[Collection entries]
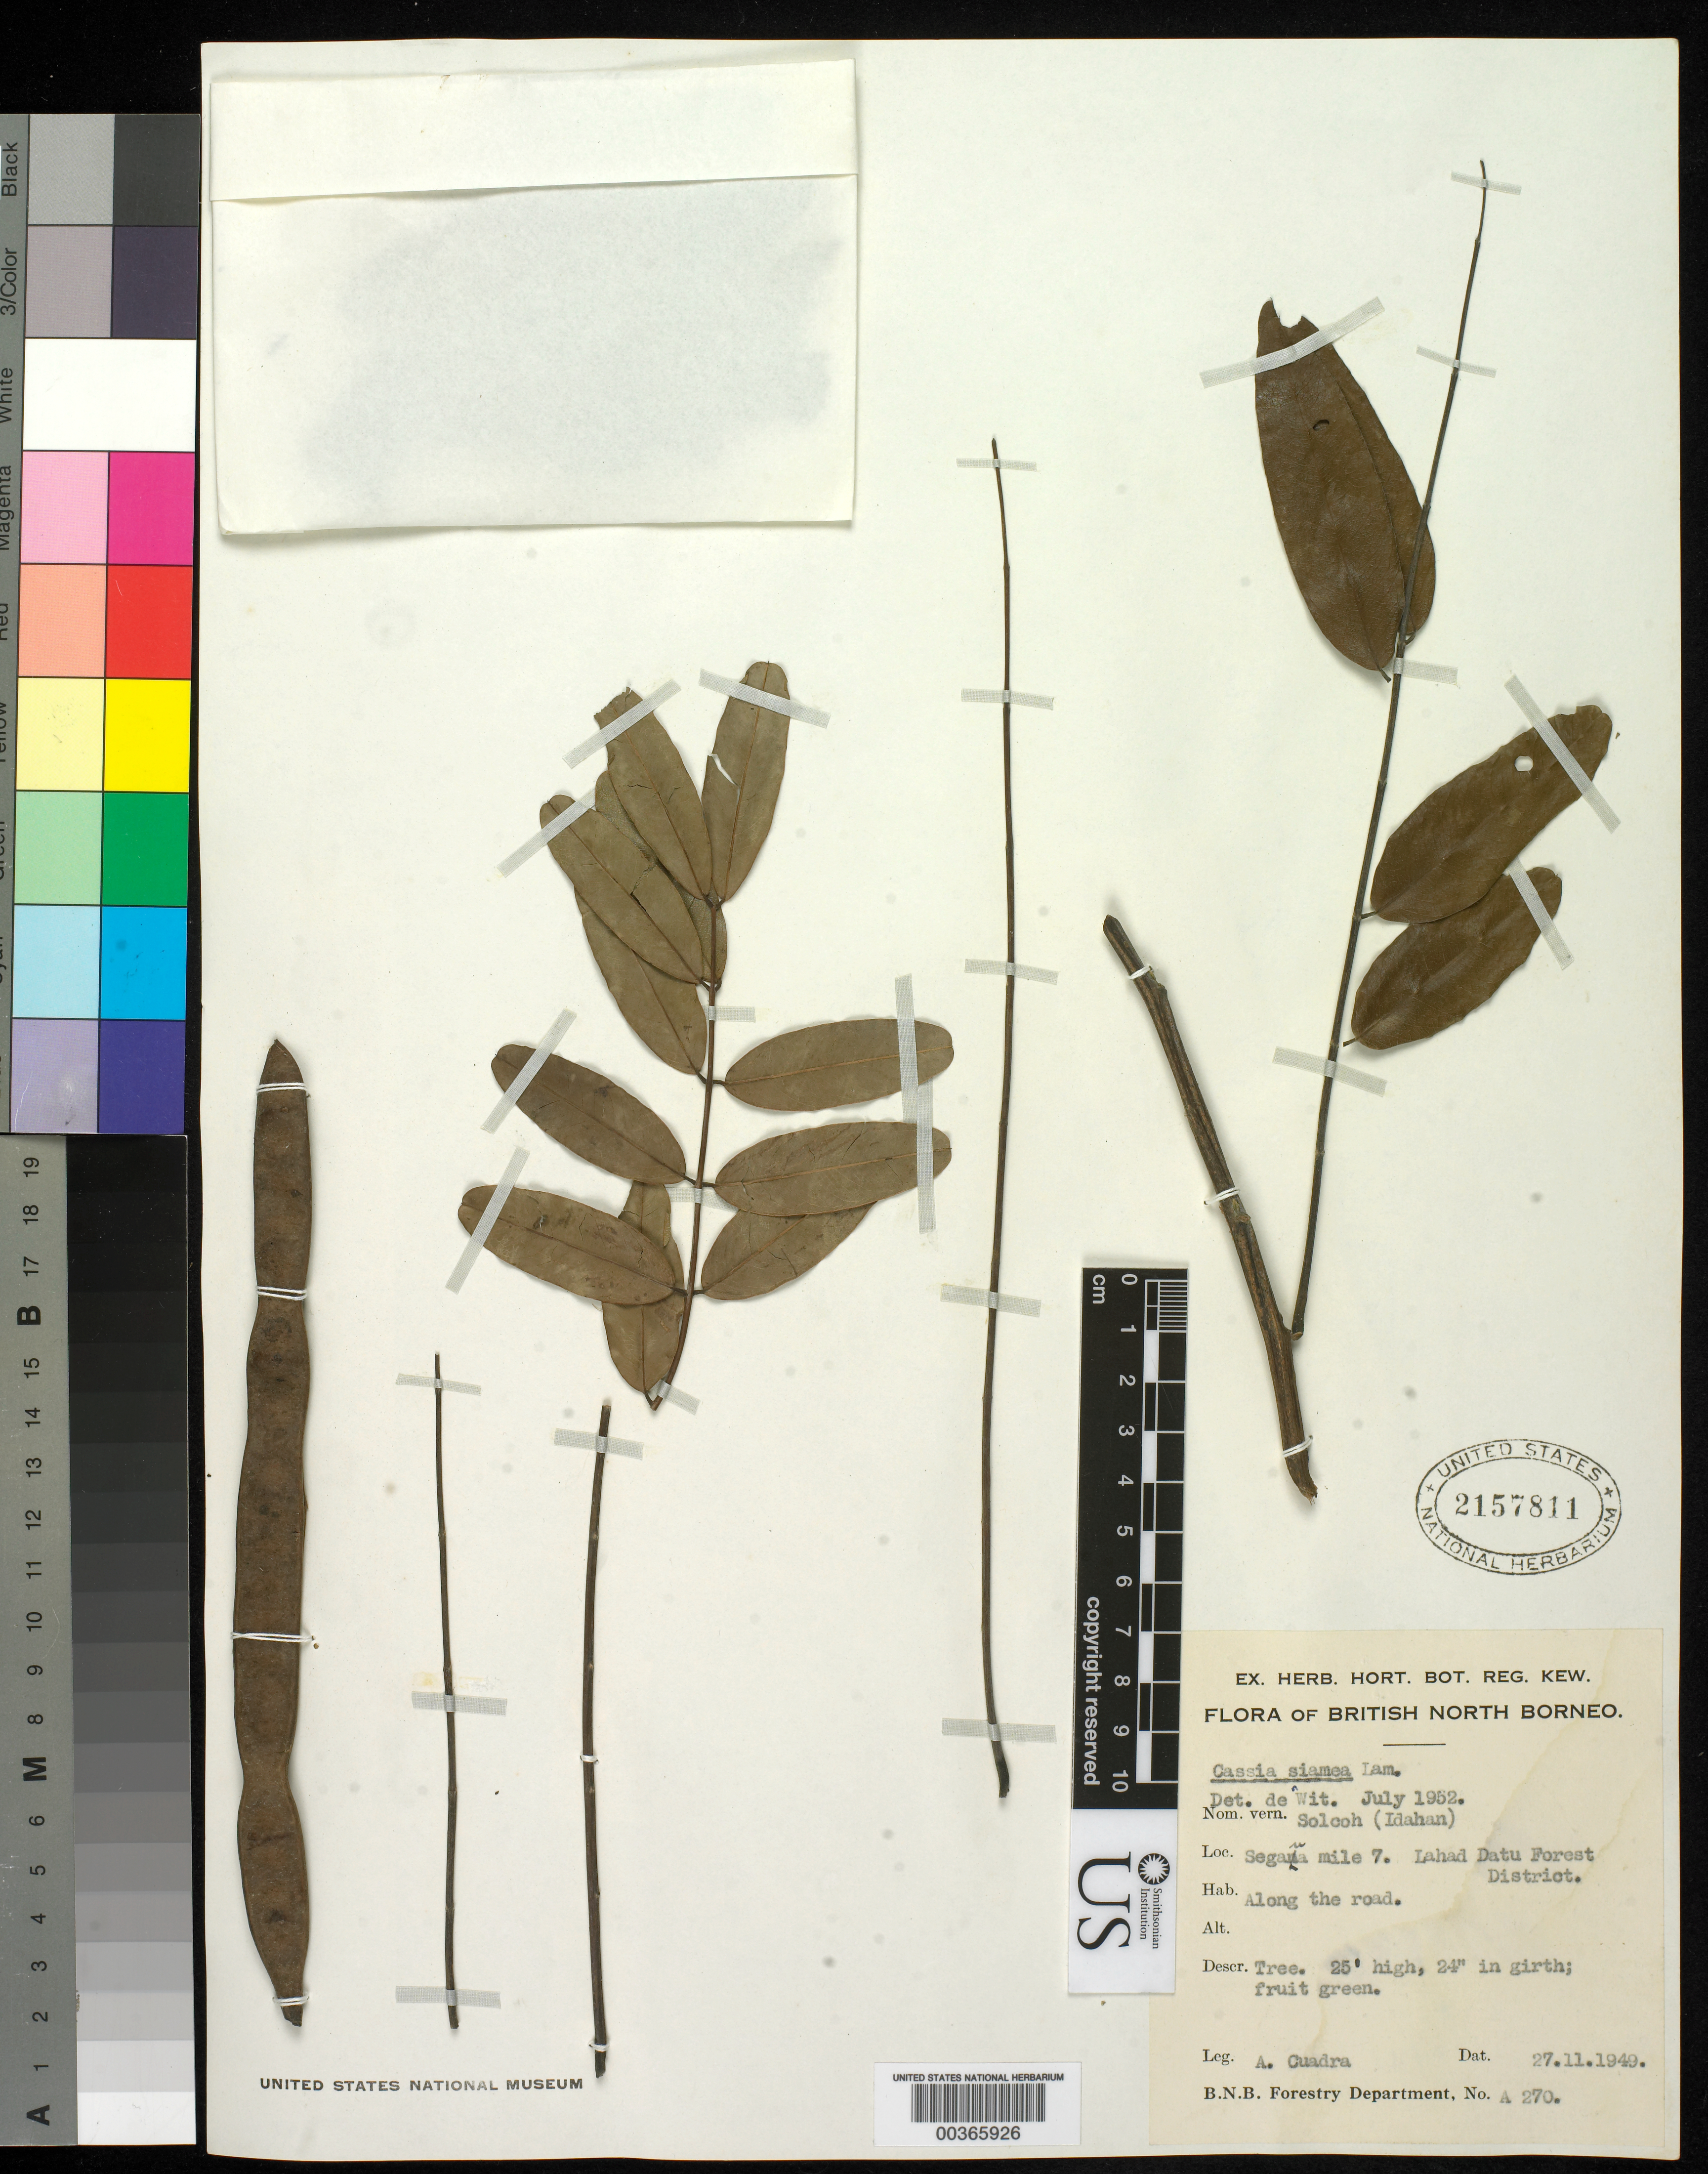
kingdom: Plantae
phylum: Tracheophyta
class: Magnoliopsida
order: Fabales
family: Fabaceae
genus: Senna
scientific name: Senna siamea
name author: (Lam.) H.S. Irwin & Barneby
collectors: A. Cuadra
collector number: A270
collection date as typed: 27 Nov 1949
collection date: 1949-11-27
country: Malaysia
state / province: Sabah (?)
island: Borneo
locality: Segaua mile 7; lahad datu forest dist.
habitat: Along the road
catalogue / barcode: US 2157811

## Written exercise:
Copy the entries above word for word, leaving out the pictures.

## Written response:
kingdom: Plantae
phylum: Tracheophyta
class: Magnoliopsida
order: Fabales
family: Fabaceae
genus: Senna
scientific name: Senna siamea
name author: (Lam.) H.S. Irwin & Barneby
collectors: A. Cuadra
collector number: A270
collection date as typed: 27 Nov 1949
collection date: 1949-11-27
country: Malaysia
state / province: Sabah (?)
island: Borneo
locality: Segaua mile 7; lahad datu forest dist.
habitat: Along the road
catalogue / barcode: US 2157811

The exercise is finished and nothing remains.